Harry was declared physically and psychologically incompetent to stand trial due to his deteriorating health, leaving Leona Helmsley to face the charges alone. Helmsley-Spear executive Paul Ruffino and Elizabeth Baum, the Helmsley home’s housekeeper, were both significant witnesses at the trial. Helmsley’s micromanaging and abusive behavior, which she directed not only at employees and contractors but also at family members and senior executives, was made public throughout the trial. Meanwhile, legal watchers of the trial said Helmsley’s blatant hatred and arrogance alienated the jurors. Helmsley was found guilty of three charges of tax evasion, one count of conspiracy to defraud the US, three counts of submitting false personal tax returns, 16 counts of helping in the filing of fraudulent corporation and partnership tax returns, and ten counts of mail fraud in August 1989. The case of extortion, however, was dropped against her. Her original sentence was 16 years in prison, but after an appeal by her new attorney, Alan Dershowitz, it was reduced to 19 months.
Assets and Personal Life
In 1938, Helmsley married lawyer Leo Panzirer for the first time. They got four grandkids through their son, Jay. In 1952, they got divorced. Helmsley went on to marry and divorce Joseph Lubin, a garment industry businessman, twice. Finally, in 1972, she married Harry Helmsley, with whom she remained for the rest of her life.

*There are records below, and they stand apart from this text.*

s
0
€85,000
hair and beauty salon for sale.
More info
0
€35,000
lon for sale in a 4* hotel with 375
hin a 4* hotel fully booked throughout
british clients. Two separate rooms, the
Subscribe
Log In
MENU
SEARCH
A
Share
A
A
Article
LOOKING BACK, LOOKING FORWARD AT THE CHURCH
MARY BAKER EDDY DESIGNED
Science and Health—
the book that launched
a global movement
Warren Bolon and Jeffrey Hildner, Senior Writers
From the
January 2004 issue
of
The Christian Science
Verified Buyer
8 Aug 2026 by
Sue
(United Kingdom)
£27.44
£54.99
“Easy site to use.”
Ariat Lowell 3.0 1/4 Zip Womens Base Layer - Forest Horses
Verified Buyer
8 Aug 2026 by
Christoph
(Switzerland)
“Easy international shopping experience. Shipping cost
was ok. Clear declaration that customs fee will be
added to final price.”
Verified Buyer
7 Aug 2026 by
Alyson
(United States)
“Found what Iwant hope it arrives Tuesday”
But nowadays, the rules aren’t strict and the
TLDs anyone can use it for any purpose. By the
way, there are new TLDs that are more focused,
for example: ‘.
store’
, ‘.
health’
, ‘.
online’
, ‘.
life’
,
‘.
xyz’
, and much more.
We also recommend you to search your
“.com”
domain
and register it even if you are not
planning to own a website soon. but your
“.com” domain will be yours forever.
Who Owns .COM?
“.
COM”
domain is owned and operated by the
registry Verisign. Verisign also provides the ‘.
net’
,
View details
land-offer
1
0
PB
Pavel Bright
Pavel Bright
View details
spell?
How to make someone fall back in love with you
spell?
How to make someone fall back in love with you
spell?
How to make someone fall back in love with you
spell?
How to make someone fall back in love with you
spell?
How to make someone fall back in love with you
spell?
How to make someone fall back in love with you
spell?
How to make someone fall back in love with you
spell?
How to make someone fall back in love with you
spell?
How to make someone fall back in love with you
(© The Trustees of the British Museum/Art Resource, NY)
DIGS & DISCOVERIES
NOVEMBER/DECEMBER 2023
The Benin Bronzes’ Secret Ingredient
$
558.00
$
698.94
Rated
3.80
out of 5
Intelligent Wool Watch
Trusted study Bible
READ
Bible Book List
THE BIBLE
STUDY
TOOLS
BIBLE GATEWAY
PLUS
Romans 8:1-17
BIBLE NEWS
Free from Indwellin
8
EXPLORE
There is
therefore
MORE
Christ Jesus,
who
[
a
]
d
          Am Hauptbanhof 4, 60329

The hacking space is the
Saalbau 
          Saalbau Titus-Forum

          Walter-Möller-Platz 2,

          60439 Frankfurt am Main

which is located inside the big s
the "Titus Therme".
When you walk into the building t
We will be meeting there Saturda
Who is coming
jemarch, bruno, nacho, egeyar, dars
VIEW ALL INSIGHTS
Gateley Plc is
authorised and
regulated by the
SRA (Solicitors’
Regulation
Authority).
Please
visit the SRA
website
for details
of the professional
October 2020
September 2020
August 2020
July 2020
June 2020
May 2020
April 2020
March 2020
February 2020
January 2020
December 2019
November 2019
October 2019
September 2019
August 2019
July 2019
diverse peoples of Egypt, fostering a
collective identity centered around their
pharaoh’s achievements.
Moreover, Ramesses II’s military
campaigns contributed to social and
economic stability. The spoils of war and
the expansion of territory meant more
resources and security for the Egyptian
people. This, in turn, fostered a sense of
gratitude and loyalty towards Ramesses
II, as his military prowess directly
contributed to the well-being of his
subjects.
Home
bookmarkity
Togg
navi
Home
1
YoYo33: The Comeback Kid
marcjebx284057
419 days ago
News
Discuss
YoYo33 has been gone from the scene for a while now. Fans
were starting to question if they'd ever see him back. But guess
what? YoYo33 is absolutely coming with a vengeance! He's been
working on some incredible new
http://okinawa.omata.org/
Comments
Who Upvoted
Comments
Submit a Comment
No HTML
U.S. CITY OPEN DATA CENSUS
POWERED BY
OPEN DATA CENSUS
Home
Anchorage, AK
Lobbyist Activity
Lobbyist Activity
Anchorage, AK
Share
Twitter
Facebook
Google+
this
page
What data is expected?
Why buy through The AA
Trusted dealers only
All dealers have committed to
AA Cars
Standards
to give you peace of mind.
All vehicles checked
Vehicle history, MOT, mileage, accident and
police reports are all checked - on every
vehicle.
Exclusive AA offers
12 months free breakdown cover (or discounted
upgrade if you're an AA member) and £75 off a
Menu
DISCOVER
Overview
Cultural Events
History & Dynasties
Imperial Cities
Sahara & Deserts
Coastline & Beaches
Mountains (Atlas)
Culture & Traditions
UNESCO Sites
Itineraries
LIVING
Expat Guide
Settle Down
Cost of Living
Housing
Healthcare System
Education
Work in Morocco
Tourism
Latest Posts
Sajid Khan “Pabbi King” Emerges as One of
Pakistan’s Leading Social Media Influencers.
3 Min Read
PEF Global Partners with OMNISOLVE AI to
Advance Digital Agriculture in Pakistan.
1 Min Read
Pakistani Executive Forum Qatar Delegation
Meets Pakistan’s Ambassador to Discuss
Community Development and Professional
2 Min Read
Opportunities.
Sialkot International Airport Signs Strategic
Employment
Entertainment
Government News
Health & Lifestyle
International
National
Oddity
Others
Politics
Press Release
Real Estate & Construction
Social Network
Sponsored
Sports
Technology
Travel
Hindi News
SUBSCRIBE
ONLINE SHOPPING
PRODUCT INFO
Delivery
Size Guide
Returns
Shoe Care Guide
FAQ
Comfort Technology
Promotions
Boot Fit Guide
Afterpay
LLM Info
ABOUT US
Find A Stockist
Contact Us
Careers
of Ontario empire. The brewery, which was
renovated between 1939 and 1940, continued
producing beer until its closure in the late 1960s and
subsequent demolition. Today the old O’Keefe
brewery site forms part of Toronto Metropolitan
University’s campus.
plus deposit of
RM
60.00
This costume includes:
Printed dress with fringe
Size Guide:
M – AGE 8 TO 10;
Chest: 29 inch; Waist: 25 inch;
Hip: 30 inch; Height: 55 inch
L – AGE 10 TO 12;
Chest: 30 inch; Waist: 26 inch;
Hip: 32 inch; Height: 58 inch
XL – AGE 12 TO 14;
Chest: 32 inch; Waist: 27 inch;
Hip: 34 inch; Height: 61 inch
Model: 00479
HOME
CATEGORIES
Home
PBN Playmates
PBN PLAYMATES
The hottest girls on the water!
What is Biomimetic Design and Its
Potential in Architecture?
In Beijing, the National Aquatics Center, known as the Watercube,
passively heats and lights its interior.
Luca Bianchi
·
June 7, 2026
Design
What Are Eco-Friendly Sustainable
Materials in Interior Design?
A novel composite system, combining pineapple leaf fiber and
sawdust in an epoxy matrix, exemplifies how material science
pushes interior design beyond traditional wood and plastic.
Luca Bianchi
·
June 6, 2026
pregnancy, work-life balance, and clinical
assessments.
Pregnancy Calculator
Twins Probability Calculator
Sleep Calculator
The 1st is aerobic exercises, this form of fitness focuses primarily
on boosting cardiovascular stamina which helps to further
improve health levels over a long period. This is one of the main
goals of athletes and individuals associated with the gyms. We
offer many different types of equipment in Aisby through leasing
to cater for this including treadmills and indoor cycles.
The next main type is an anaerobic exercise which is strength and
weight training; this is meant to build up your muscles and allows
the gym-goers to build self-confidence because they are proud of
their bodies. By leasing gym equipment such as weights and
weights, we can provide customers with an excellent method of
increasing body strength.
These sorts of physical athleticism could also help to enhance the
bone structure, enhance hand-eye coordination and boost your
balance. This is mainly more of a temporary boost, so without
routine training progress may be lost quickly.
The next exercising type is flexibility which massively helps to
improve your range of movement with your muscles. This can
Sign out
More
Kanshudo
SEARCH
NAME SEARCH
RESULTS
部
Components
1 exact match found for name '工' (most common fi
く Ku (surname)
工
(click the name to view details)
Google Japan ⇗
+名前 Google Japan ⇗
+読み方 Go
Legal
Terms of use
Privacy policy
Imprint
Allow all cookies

Helmsley died in her Connecticut home in 2007 at the age of 87 from congestive heart failure. Her ashes were later interred in a $1.4 million mausoleum in New York’s Sleepy Hollow Cemetery, adjacent to her husband Harry. The Leona M. and Harry B. Helmsley Charitable Trust received the majority of their assets, valued at nearly $4 billion. Meanwhile, her Maltese dog, Trouble, received a $12 million trust fund, which was eventually reduced to $2 million, with the remainder going to the Charitable Trust and two of Helmsley’s disinherited grandchildren.